* [PROBLEM STATEMENT]: Please transcribe the rows below verbatim, from the start of the rows up to and including the line with "collection date: 1936-07".
+---+
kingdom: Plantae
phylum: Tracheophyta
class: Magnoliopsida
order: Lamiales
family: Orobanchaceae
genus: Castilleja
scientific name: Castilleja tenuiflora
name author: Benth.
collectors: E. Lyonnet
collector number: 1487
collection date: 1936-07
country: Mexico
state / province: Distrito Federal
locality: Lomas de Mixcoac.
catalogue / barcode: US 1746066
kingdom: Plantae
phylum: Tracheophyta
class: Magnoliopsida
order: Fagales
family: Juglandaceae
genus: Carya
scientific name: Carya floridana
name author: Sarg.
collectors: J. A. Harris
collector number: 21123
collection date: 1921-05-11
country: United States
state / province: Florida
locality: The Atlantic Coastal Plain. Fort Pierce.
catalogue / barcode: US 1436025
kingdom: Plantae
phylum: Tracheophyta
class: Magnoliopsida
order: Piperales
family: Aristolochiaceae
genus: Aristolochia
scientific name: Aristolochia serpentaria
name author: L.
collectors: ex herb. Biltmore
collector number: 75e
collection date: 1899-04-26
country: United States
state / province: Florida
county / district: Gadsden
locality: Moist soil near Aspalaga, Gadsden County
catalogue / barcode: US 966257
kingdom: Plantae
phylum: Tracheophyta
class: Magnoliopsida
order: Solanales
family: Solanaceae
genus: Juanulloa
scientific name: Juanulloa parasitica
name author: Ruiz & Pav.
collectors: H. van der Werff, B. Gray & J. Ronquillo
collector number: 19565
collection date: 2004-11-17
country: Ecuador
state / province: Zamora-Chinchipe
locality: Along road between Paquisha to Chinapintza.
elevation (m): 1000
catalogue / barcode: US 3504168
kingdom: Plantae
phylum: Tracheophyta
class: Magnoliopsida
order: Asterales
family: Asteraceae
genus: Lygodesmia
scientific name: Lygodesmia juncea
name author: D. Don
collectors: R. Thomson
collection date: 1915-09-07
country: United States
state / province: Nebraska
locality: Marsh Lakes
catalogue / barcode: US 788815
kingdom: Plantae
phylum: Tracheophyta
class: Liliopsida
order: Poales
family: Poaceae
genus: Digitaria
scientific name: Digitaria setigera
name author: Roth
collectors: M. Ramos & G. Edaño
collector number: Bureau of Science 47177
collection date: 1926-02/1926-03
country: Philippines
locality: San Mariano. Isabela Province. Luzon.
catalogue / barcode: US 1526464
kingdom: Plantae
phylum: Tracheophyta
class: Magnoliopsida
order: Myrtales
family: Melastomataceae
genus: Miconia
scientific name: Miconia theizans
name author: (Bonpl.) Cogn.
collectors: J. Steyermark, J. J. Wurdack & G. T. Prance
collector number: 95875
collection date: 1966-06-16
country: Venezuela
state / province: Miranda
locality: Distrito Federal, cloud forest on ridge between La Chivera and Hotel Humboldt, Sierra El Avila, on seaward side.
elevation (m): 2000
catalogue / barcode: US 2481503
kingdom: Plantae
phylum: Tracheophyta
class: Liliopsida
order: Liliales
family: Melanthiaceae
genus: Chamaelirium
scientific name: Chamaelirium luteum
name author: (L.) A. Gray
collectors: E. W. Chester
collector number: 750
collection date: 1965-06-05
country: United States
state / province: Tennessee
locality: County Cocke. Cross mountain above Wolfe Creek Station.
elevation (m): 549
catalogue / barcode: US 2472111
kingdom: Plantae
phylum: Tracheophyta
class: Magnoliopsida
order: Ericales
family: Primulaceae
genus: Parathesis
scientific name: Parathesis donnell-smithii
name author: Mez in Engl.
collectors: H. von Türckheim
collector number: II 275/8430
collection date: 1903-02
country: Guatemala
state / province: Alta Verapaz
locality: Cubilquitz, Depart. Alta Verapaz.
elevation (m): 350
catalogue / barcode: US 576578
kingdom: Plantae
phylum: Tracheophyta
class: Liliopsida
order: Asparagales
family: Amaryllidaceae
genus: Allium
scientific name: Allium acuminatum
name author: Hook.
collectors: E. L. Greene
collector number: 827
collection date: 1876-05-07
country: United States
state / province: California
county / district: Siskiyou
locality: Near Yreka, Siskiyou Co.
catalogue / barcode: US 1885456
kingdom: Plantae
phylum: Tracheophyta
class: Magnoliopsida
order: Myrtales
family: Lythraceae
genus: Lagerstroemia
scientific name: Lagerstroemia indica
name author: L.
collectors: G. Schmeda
+---+
* [EXERCISE RESPONSE]:
kingdom: Plantae
phylum: Tracheophyta
class: Magnoliopsida
order: Lamiales
family: Orobanchaceae
genus: Castilleja
scientific name: Castilleja tenuiflora
name author: Benth.
collectors: E. Lyonnet
collector number: 1487
collection date: 1936-07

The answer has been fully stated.